Christians highly value the cross because it means that our sins were borne by Jesus on the cross. The cross was an instrument of Roman torture to administer the death penalty. The criminal was nailed to a beam with his hands over his head or to a cross-beam with his hands spread out. His feet were nailed below. In this hunched-over position, the victim died of suffocation, complicated by loss of blood and other factors.
It’s very important that we recognize that Jesus was nailed to the cross, because prophecy in Psalm 22 indicates that God’s anointed will die by having his hands and feet pierced and his bones will go out of joint. This happens when a person hangs on a cross. (If Jesus had died in any other way, he would not have been God’s chosen Savior.)

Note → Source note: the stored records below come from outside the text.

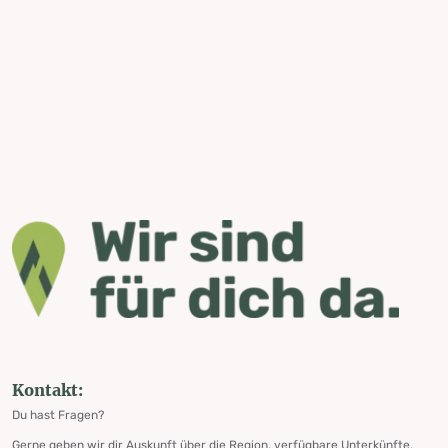
Kontakt:
Du hast Fragen?
Gerne geben wir dir Auskunft über die Region, verfügbare Unterkünfte,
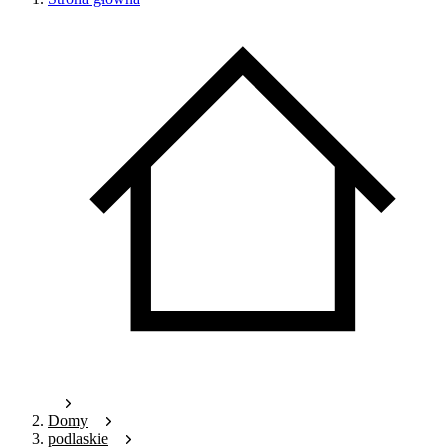
Domy
podlaskie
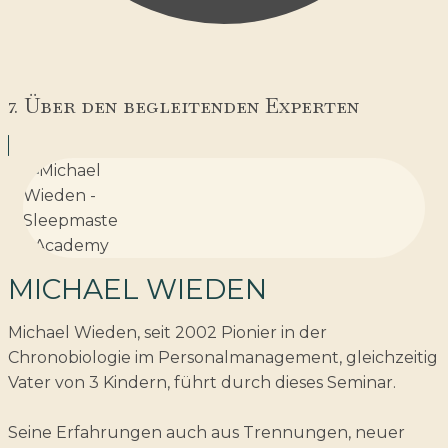
7. Über den begleitenden Experten
MICHAEL WIEDEN
Michael Wieden, seit 2002 Pionier in der
Chronobiologie im Personalmanagement, gleichzeitig
Vater von 3 Kindern, führt durch dieses Seminar.
Seine Erfahrungen auch aus Trennungen, neuer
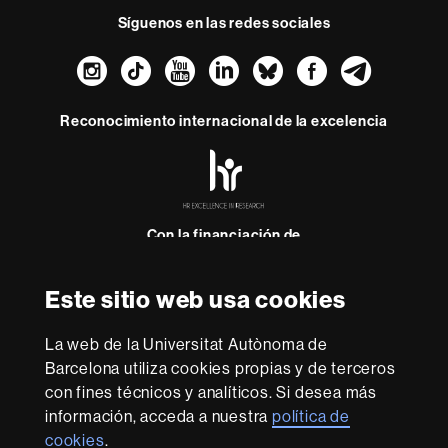
Síguenos en las redes sociales
Instagram
TikTok
YouTube
LinkedIn
Bluesky
Faceboo
Teleg
Reconocimiento internacional de la excelencia
HR
Excellence
in
Research
-
Con la financiación de
Euraxess
Este sitio web usa cookies
Sobre
esta
La web de la Universitat Autònoma de
Barcelona utiliza cookies propias y de terceros
web
Aviso legal
Protección de datos
Sobre el
con fines técnicos y analíticos. Si desea más
web
Accesibilidad web
Mapa del web UAB
información, acceda a nuestra
política de
cookies
.
Somos una universidad líder que imparte una docencia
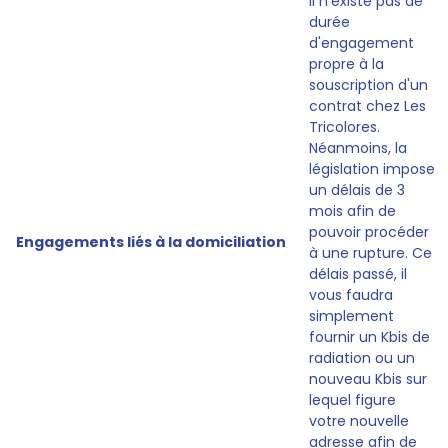
Il n'existe pas de
durée
d'engagement
propre à la
souscription d'un
contrat chez Les
Tricolores.
Néanmoins, la
législation impose
un délais de 3
mois afin de
pouvoir procéder
Engagements liés à la domiciliation
à une rupture. Ce
délais passé, il
vous faudra
simplement
fournir un Kbis de
radiation ou un
nouveau Kbis sur
lequel figure
votre nouvelle
adresse afin de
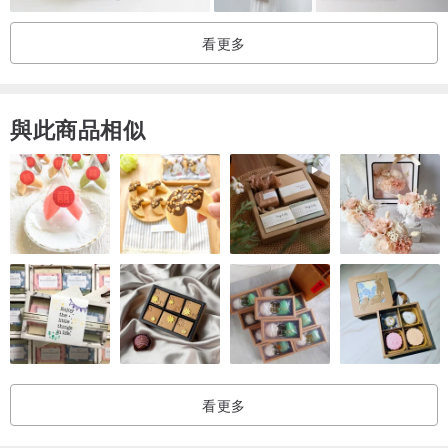
尺寸：長 105 cm
看更多
腰帶
材質：牛皮
與此商品相似
尺寸：以五個尺寸為主（購買產品時請你備註需要尺寸）
S 77 cm
M 87 cm
L 97 cm
XL 107 cm
備註：
提醒你，由於我們品牌的產品都由自然資料製造，而且我們把握產品
的品質， 因此每個包包都有一輩子的保障！
我們品牌以客人為主，因此如果你喜歡的包包已售完了，不猶豫直接
看更多
與我們聯繫，我們會照你品味與想要幫你挑顏色 / 帶子等等。
包包均為人工手量，有1-3cm左右誤差屬正常。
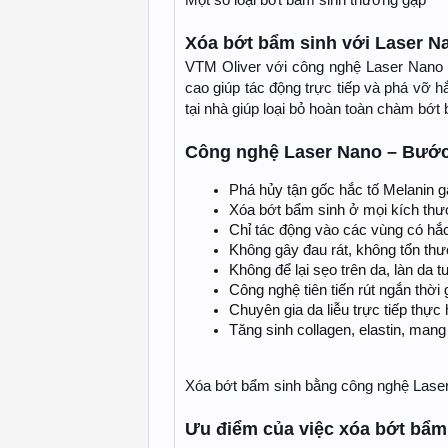
Xóa bớt bẩm sinh với Laser N
VTM Oliver với công nghệ Laser Nano c
cao giúp tác động trực tiếp và phá vỡ h
tại nhà giúp loại bỏ hoàn toàn chàm bớt
Công nghệ Laser Nano – Bước
Phá hủy tận gốc hắc tố Melanin 
Xóa bớt bẩm sinh ở mọi kích thư
Chỉ tác động vào các vùng có hắc
Không gây đau rát, không tổn thư
Không để lại sẹo trên da, làn da 
Công nghệ tiên tiến rút ngắn thời g
Chuyên gia da liễu trực tiếp thực 
Tăng sinh collagen, elastin, man
Xóa bớt bẩm sinh bằng công nghệ Lase
Ưu điểm của việc xóa bớt bẩm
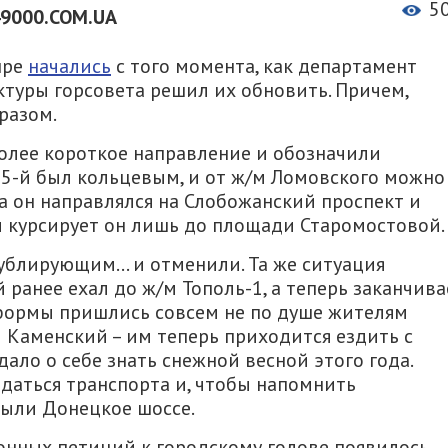
5
49000.COM.UA
пре
начались
с того момента, как департамент
туры горсовета решил их обновить. Причем,
разом.
олее короткое направление и обозначили
25-й был кольцевым, и от ж/м Ломовского можно
да он направлялся на Слобожанский проспект и
и курсирует он лишь до площади Старомостовой.
дублирующим… и отменили. Та же ситуация
ранее ехал до ж/м Тополь-1, а теперь заканчива
еформы пришлись совсем не по душе жителям
Каменский – им теперь приходится ездить с
дало о себе знать снежной весной этого года.
ждаться транспорта и, чтобы напомнить
рыли Донецкое шоссе.
тронных петиций к городскому голове появилось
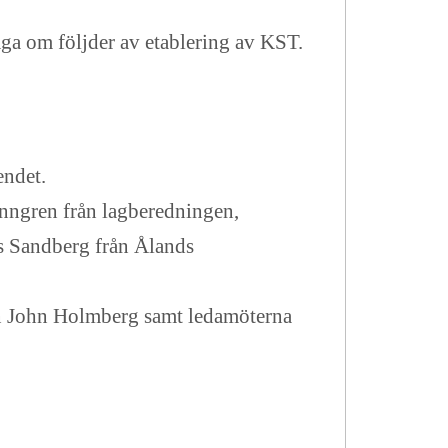
åga om följder av etablering av KST.
endet.
nngren från lagberedningen,
s Sandberg från Ålands
en John Holmberg samt ledamöterna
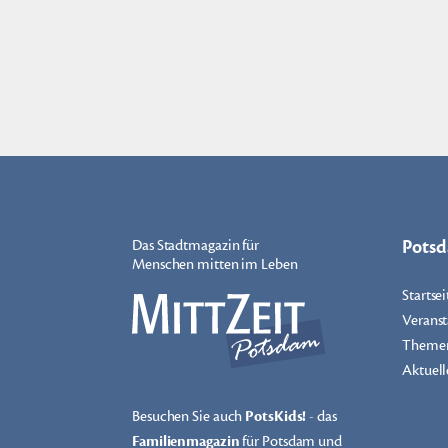
Pots
Das Stadtmagazin für
Menschen mitten im Leben
Startsei
Veranst
Theme
Aktuell
Besuchen Sie auch
PotsKids!
- das
Familienmagazin
für Potsdam und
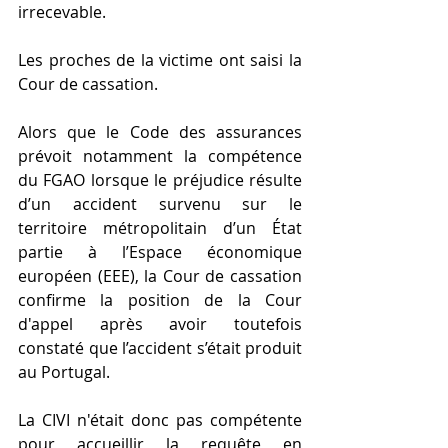
irrecevable.
Les proches de la victime ont saisi la 
Cour de cassation.
Alors que le Code des assurances 
prévoit notamment la compétence 
du FGAO lorsque le préjudice résulte 
d’un accident survenu sur le 
territoire métropolitain d’un État 
partie à l’Espace économique 
européen (EEE), la Cour de cassation 
confirme la position de la Cour 
d'appel après avoir toutefois 
constaté que l’accident s’était produit 
au Portugal.
La CIVI n'était donc pas compétente 
pour accueillir la requête en 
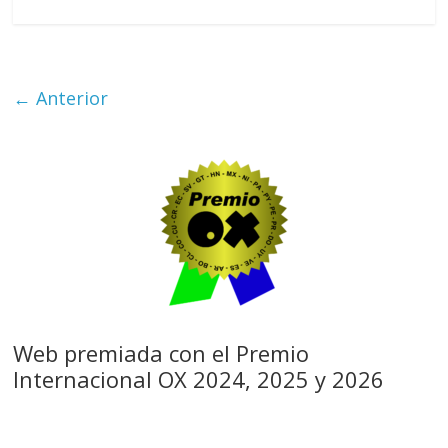
← Anterior
Web premiada con el Premio
Internacional OX 2024, 2025 y 2026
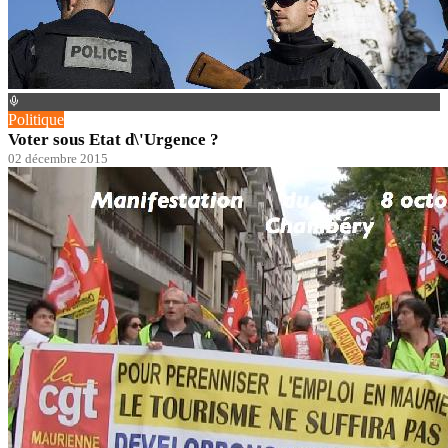
Politique
Voter sous Etat d\'Urgence ?
02 décembre 2015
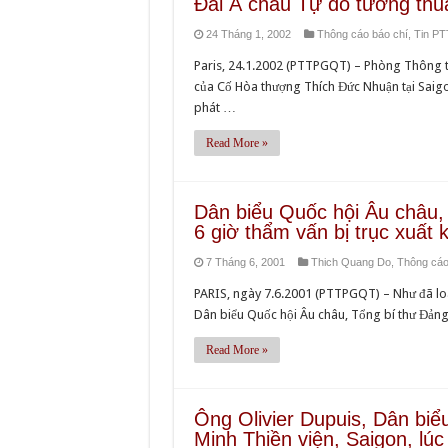
Đài Á châu Tự do tường thu
24 Tháng 1, 2002
Thông cáo báo chí
,
Tin P
Paris, 24.1.2002 (PTTPGQT) – Phòng Thông tin
của Cố Hòa thượng Thích Đức Nhuận tại Saigon
phát …
Read More »
Dân biểu Quốc hội Âu châu, O
6 giờ thẩm vấn bị trục xuất 
7 Tháng 6, 2001
Thich Quang Do
,
Thông cáo
PARIS, ngày 7.6.2001 (PTTPGQT) – Như đã loan
Dân biểu Quốc hội Âu châu, Tổng bí thư Đảng 
Read More »
Ông Olivier Dupuis, Dân biểu
Minh Thiền viện, Saigon, lú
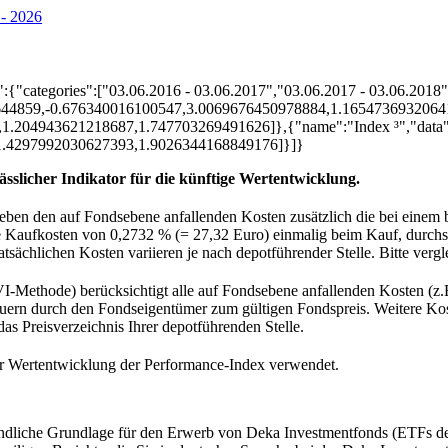
- 2026
":{"categories":["03.06.2016 - 03.06.2017","03.06.2017 - 03.06.2018
842644859,-0.676340016100547,3.0069676450978884,1.1654736932064
.204943621218687,1.747703269491626]},{"name":"Index ³","data"
1.4297992030627393,1.9026344168849176]}]}
ässlicher Indikator für die künftige Wertentwicklung.
ben den auf Fondsebene anfallenden Kosten zusätzlich die bei einem 
e Kaufkosten von 0,2732 % (= 27,32 Euro) einmalig beim Kauf, durchs
sächlichen Kosten variieren je nach depotführender Stelle. Bitte vergle
-Methode) berücksichtigt alle auf Fondsebene anfallenden Kosten (z.
ern durch den Fondseigentümer zum gültigen Fondspreis. Weitere Kost
das Preisverzeichnis Ihrer depotführenden Stelle.
er Wertentwicklung der Performance-Index verwendet.
bindliche Grundlage für den Erwerb von Deka Investmentfonds (ETFs d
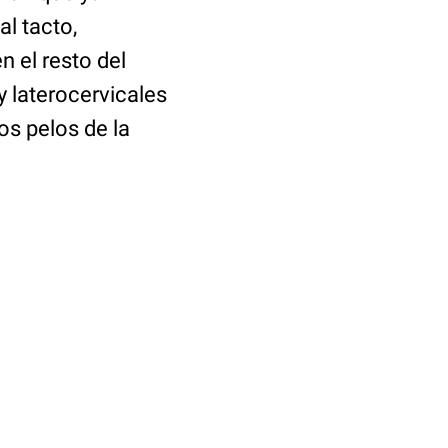
l tacto,
n el resto del
y laterocervicales
s pelos de la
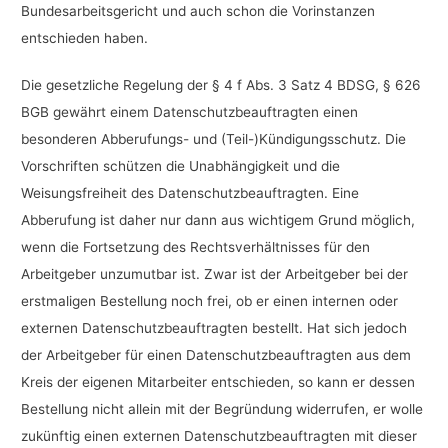
Bundesarbeitsgericht und auch schon die Vorinstanzen
entschieden haben.
Die gesetzliche Regelung der § 4 f Abs. 3 Satz 4 BDSG, § 626
BGB gewährt einem Datenschutzbeauftragten einen
besonderen Abberufungs- und (Teil-)Kündigungsschutz. Die
Vorschriften schützen die Unabhängigkeit und die
Weisungsfreiheit des Datenschutzbeauftragten. Eine
Abberufung ist daher nur dann aus wichtigem Grund möglich,
wenn die Fortsetzung des Rechtsverhältnisses für den
Arbeitgeber unzumutbar ist. Zwar ist der Arbeitgeber bei der
erstmaligen Bestellung noch frei, ob er einen internen oder
externen Datenschutzbeauftragten bestellt. Hat sich jedoch
der Arbeitgeber für einen Datenschutzbeauftragten aus dem
Kreis der eigenen Mitarbeiter entschieden, so kann er dessen
Bestellung nicht allein mit der Begründung widerrufen, er wolle
zukünftig einen externen Datenschutzbeauftragten mit dieser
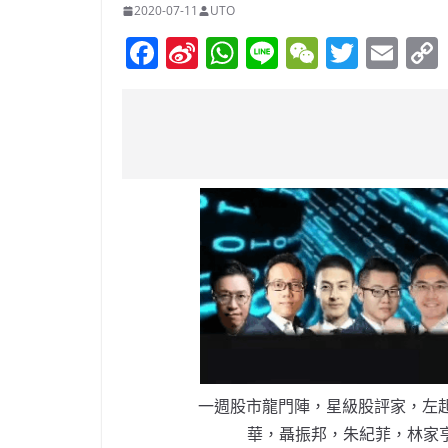
2020-07-11
UTO
F
Si
W
Li
W
T
E
a
n
h
n
e
w
m
c
a
at
e
C
itt
ai
e
W
s
h
er
l
b
ei
A
at
o
b
p
o
o
p
k
一週股市龍門陣，星級股評家，左起
華，聶振邦，朱紀菲，林家亨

It is shameful for someone to die on a cross, and God chose that form of death on purpose. Jesus took on all the shame of our sins when he was on the cross. Then he died. But the third day he rose from the dead – because only people who sinned must stay dead. Jesus never sinned, so death could not hold him.
In the Old Testament dealings with the Israelites, God had instituted animal sacrifices, and it is here that we see the meaning of the cross. When a Jew knew he had committed sin (broken one of God’s laws), he was to take an animal from his flock and kill it before the priest to make atonement for his sin. Those sacrifices teach us that God accepts a substitute – that another may die in our place. On the cross, Jesus was not dying for any sins he had committed, for he was sinless. He was dying in our place. We have broken God’s laws and need to bear the punishment. Jesus is called the Lamb of God because he was the lamb sacrificed in our place. Now, believing in him, we are forgiven all our sins and come into a right relationship with God. In this way is Jesus’ death different from all the criminals’ that the Romans had crucified.
The empty cross reminds us that Jesus rose again. It is a symbol of God’s love. You want to know how much he loved you? Well, see the hands stretched out on the cross? He loved you that much.
What Do You Think?
a. God foretold hundreds of years before Jesus’ birth that he would die with his hands and feet pierced. Jesus was sentenced to die even though he had done nothing wrong – another prophecy that was foretold. Does this sound like God had figured out a way to deal with our sins in advance? Why or why not?
b. If the Son of God had to become man and suffer agony on the cross to set us free from our sins, then what does that say about our efforts to deal with the sin issue, including being a good person?